Abdulazeez graduated from the University of Tennessee at Chattanooga in 2012 with a bachelor's in electrical engineering, according to university spokesman Mike Andrews and the Tennessee Valley Authority, the federally owned utility that operates power plants and dams across the South, confirmed that he was a student intern there a few years ago..

He was arrested on April 20, 2015 on a DUI charge, Hamilton County police records show. 

A U.S. official briefed on the investigation told the Associated Press on condition of anonymity that there is no indication Abdulazeez was under investigation by the FBI or on the radar of federal law enforcement at the time of the shooting.

The U.S. National Counterterrorism Center said it has seen nothing so far to connect Abdulazeez to any terrorist organization.

The SITE Intelligence Group, which tracks international groups such as Islamic State in Iraq and the Levant (ISIL) said that Abdulazeez blogged on Monday that "life is short and bitter" and Muslims should not miss an opportunity to "submit to Allah."  

The Daily Beast reported the blog had only two posts, both published on July 13.

The New York Times, citing unnamed law enforcement officials, reported that his father had been under investigation several years ago over possible ties to a foreign terrorist organization and had been on a terrorist watch list.

The father was later removed from that list and the investigation did not reveal any information about his son, the Times said.

Mary Winter, president of the Colonial Shores Neighborhood Association, said she had known Abdulazeez and his family for more than 10 years and was stunned at the crime.
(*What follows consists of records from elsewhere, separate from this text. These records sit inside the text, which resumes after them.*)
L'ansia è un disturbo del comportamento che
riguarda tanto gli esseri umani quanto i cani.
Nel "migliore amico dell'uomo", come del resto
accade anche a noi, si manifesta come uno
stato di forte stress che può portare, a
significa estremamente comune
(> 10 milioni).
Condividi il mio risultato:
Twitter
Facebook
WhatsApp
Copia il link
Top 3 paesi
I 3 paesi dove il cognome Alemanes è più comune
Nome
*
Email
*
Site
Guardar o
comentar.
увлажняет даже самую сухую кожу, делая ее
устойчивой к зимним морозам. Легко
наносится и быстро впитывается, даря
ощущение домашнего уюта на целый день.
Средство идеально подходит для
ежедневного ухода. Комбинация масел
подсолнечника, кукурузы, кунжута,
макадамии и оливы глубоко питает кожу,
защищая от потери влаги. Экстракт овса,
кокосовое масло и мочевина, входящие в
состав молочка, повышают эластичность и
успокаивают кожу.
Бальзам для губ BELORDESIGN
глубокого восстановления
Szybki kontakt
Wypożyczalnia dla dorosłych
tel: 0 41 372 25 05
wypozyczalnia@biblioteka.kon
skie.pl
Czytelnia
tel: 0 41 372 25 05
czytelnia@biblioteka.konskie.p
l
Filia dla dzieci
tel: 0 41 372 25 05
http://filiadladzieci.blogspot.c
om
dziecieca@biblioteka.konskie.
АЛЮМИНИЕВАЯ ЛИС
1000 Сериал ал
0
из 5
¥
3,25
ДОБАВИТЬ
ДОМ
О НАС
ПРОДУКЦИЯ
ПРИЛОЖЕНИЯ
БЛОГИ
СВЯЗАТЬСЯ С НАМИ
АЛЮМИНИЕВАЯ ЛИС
"We're all shocked and saddened," Winter said. "He never caused any trouble. We can't believe that this happened. We were just planning to have a swim team banquet tonight."

The victims of the shooting have not been named as their families are still being notified, Obama said.

A prayer vigil in their honor will be held at the Bessie Smith Cultural Center in Chattanooga on Friday evening, the center's president, Dionne Jennings, said in a statement.